My mother burned out any number of those old black and turquoise vaporizers when I was a kid. Vick’s Vapo-Rub was the scent of my childhood. It goes away for long stretches, but every time I get any kind of cold it comes back and lingers long after the cold disappears. Face it, if the next great pandemic is respiratory just say goodbye to me now.
I’m in the middle of one of these at the moment, and it’s kind of annoying to be honest. Not just the coughing, which is annoying enough as it is, but also the things that the coughing makes you do. Such as sleep elsewhere until you finally find some kind of medicine that will allow your wife to get a good night’s rest. Such as taking this medicine for a week before you read on the box that it is supposed to be orange flavored, because you never in a million years would have guessed that from the available evidence. Such as trying to teach a class without sounding like a tuberculosis ward.
Eventually I started to wonder if perhaps I should get this checked out. I am one of the lucky ones in this country who actually has health insurance, after all, and it would seem churlish not to put it to good use. Not everyone can do that.
On Thursday I called over to the doctor’s office and asked if perhaps I ought to come in for a visit. I spoke with one of the nurses for a while, describing my general state, and after a while she said that they’d had a cancellation that afternoon and perhaps I should take it.
So I went.
The doctor was over an hour late in actually seeing me, which I suppose I should not have been surprised by since he, like everyone else in late-capitalist America, is governed by bean counters who believe he can accomplish far more than any realistic estimate of what a doctor can accomplish per unit time and who get persnickety when that illusion is dispelled.
He went through much the same process as the nurse had, though in person this time. There was also a certain amount of requested hyperventilating while he listened to my lungs.
Eventually he told me that I had some kind of condition which, as near as I could figure, translated as “You have a cough, and it is causing you to cough more. If you can stop coughing, you won’t need to cough.”

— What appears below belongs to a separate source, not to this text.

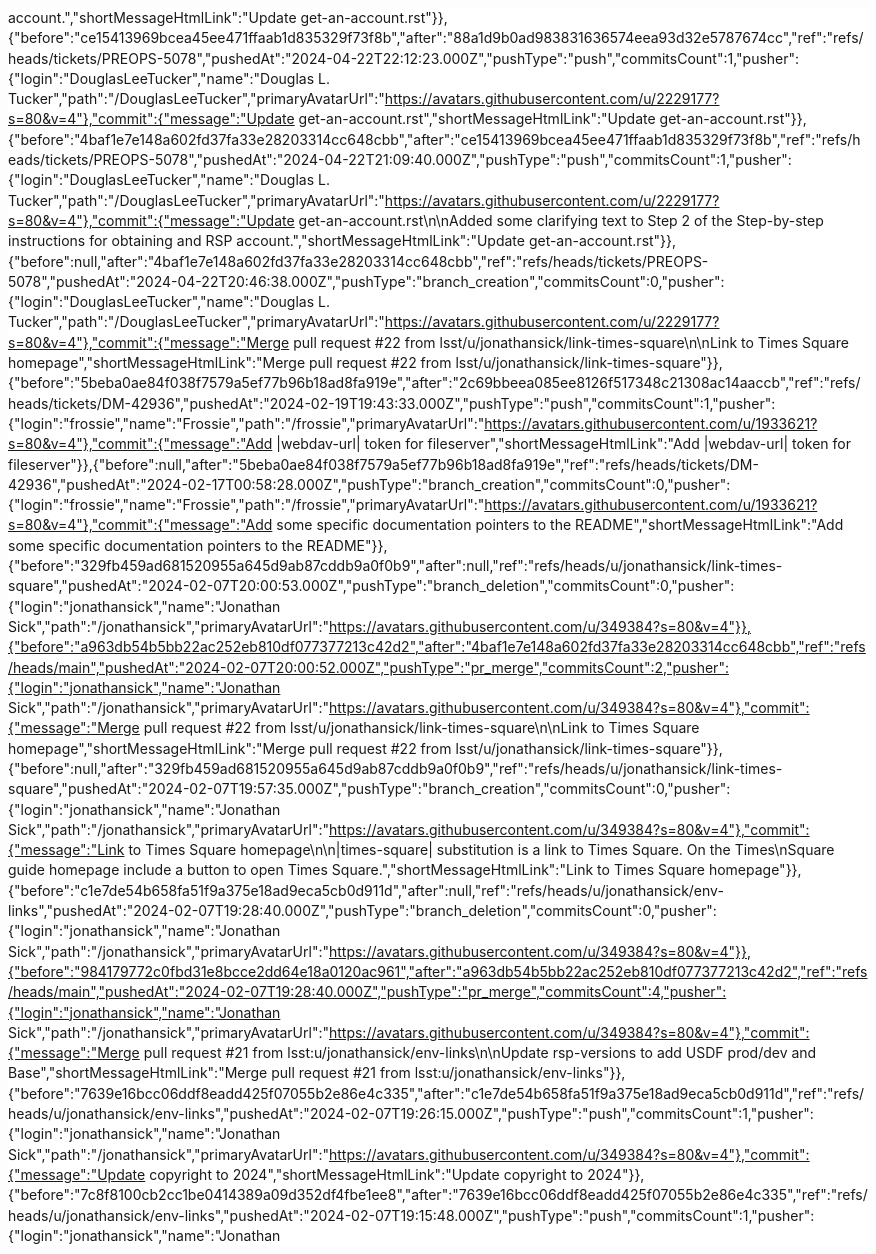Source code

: account.","shortMessageHtmlLink":"Update get-an-account.rst"}},{"before":"ce15413969bcea45ee471ffaab1d835329f73f8b","after":"88a1d9b0ad983831636574eea93d32e5787674cc","ref":"refs/heads/tickets/PREOPS-5078","pushedAt":"2024-04-22T22:12:23.000Z","pushType":"push","commitsCount":1,"pusher":{"login":"DouglasLeeTucker","name":"Douglas L. Tucker","path":"/DouglasLeeTucker","primaryAvatarUrl":"https://avatars.githubusercontent.com/u/2229177?s=80&v=4"},"commit":{"message":"Update get-an-account.rst","shortMessageHtmlLink":"Update get-an-account.rst"}},{"before":"4baf1e7e148a602fd37fa33e28203314cc648cbb","after":"ce15413969bcea45ee471ffaab1d835329f73f8b","ref":"refs/heads/tickets/PREOPS-5078","pushedAt":"2024-04-22T21:09:40.000Z","pushType":"push","commitsCount":1,"pusher":{"login":"DouglasLeeTucker","name":"Douglas L. Tucker","path":"/DouglasLeeTucker","primaryAvatarUrl":"https://avatars.githubusercontent.com/u/2229177?s=80&v=4"},"commit":{"message":"Update get-an-account.rst\n\nAdded some clarifying text to Step 2 of the Step-by-step instructions for obtaining and RSP account.","shortMessageHtmlLink":"Update get-an-account.rst"}},{"before":null,"after":"4baf1e7e148a602fd37fa33e28203314cc648cbb","ref":"refs/heads/tickets/PREOPS-5078","pushedAt":"2024-04-22T20:46:38.000Z","pushType":"branch_creation","commitsCount":0,"pusher":{"login":"DouglasLeeTucker","name":"Douglas L. Tucker","path":"/DouglasLeeTucker","primaryAvatarUrl":"https://avatars.githubusercontent.com/u/2229177?s=80&v=4"},"commit":{"message":"Merge pull request #22 from lsst/u/jonathansick/link-times-square\n\nLink to Times Square homepage","shortMessageHtmlLink":"Merge pull request #22 from lsst/u/jonathansick/link-times-square"}},{"before":"5beba0ae84f038f7579a5ef77b96b18ad8fa919e","after":"2c69bbeea085ee8126f517348c21308ac14aaccb","ref":"refs/heads/tickets/DM-42936","pushedAt":"2024-02-19T19:43:33.000Z","pushType":"push","commitsCount":1,"pusher":{"login":"frossie","name":"Frossie","path":"/frossie","primaryAvatarUrl":"https://avatars.githubusercontent.com/u/1933621?s=80&v=4"},"commit":{"message":"Add |webdav-url| token for fileserver","shortMessageHtmlLink":"Add |webdav-url| token for fileserver"}},{"before":null,"after":"5beba0ae84f038f7579a5ef77b96b18ad8fa919e","ref":"refs/heads/tickets/DM-42936","pushedAt":"2024-02-17T00:58:28.000Z","pushType":"branch_creation","commitsCount":0,"pusher":{"login":"frossie","name":"Frossie","path":"/frossie","primaryAvatarUrl":"https://avatars.githubusercontent.com/u/1933621?s=80&v=4"},"commit":{"message":"Add some specific documentation pointers to the README","shortMessageHtmlLink":"Add some specific documentation pointers to the README"}},{"before":"329fb459ad681520955a645d9ab87cddb9a0f0b9","after":null,"ref":"refs/heads/u/jonathansick/link-times-square","pushedAt":"2024-02-07T20:00:53.000Z","pushType":"branch_deletion","commitsCount":0,"pusher":{"login":"jonathansick","name":"Jonathan Sick","path":"/jonathansick","primaryAvatarUrl":"https://avatars.githubusercontent.com/u/349384?s=80&v=4"}},{"before":"a963db54b5bb22ac252eb810df077377213c42d2","after":"4baf1e7e148a602fd37fa33e28203314cc648cbb","ref":"refs/heads/main","pushedAt":"2024-02-07T20:00:52.000Z","pushType":"pr_merge","commitsCount":2,"pusher":{"login":"jonathansick","name":"Jonathan Sick","path":"/jonathansick","primaryAvatarUrl":"https://avatars.githubusercontent.com/u/349384?s=80&v=4"},"commit":{"message":"Merge pull request #22 from lsst/u/jonathansick/link-times-square\n\nLink to Times Square homepage","shortMessageHtmlLink":"Merge pull request #22 from lsst/u/jonathansick/link-times-square"}},{"before":null,"after":"329fb459ad681520955a645d9ab87cddb9a0f0b9","ref":"refs/heads/u/jonathansick/link-times-square","pushedAt":"2024-02-07T19:57:35.000Z","pushType":"branch_creation","commitsCount":0,"pusher":{"login":"jonathansick","name":"Jonathan Sick","path":"/jonathansick","primaryAvatarUrl":"https://avatars.githubusercontent.com/u/349384?s=80&v=4"},"commit":{"message":"Link to Times Square homepage\n\n|times-square| substitution is a link to Times Square. On the Times\nSquare guide homepage include a button to open Times Square.","shortMessageHtmlLink":"Link to Times Square homepage"}},{"before":"c1e7de54b658fa51f9a375e18ad9eca5cb0d911d","after":null,"ref":"refs/heads/u/jonathansick/env-links","pushedAt":"2024-02-07T19:28:40.000Z","pushType":"branch_deletion","commitsCount":0,"pusher":{"login":"jonathansick","name":"Jonathan Sick","path":"/jonathansick","primaryAvatarUrl":"https://avatars.githubusercontent.com/u/349384?s=80&v=4"}},{"before":"984179772c0fbd31e8bcce2dd64e18a0120ac961","after":"a963db54b5bb22ac252eb810df077377213c42d2","ref":"refs/heads/main","pushedAt":"2024-02-07T19:28:40.000Z","pushType":"pr_merge","commitsCount":4,"pusher":{"login":"jonathansick","name":"Jonathan Sick","path":"/jonathansick","primaryAvatarUrl":"https://avatars.githubusercontent.com/u/349384?s=80&v=4"},"commit":{"message":"Merge pull request #21 from lsst:u/jonathansick/env-links\n\nUpdate rsp-versions to add USDF prod/dev and Base","shortMessageHtmlLink":"Merge pull request #21 from lsst:u/jonathansick/env-links"}},{"before":"7639e16bcc06ddf8eadd425f07055b2e86e4c335","after":"c1e7de54b658fa51f9a375e18ad9eca5cb0d911d","ref":"refs/heads/u/jonathansick/env-links","pushedAt":"2024-02-07T19:26:15.000Z","pushType":"push","commitsCount":1,"pusher":{"login":"jonathansick","name":"Jonathan Sick","path":"/jonathansick","primaryAvatarUrl":"https://avatars.githubusercontent.com/u/349384?s=80&v=4"},"commit":{"message":"Update copyright to 2024","shortMessageHtmlLink":"Update copyright to 2024"}},{"before":"7c8f8100cb2cc1be0414389a09d352df4fbe1ee8","after":"7639e16bcc06ddf8eadd425f07055b2e86e4c335","ref":"refs/heads/u/jonathansick/env-links","pushedAt":"2024-02-07T19:15:48.000Z","pushType":"push","commitsCount":1,"pusher":{"login":"jonathansick","name":"Jonathan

It sounded more official when he said it.
So now I have a short term prescription for much higher power medication, in the fond hopes that it will be able to do what generations of black and turquoise vaporizers could not. “Let me know if it works,” he said, which implies that he’s about as optimistic as I am but we agreed it couldn’t hurt.
In the meantime, I feel fine even if I do sound like a Harley in bad need of a tune up. It makes me feel more like a Wisconsinite, anyway.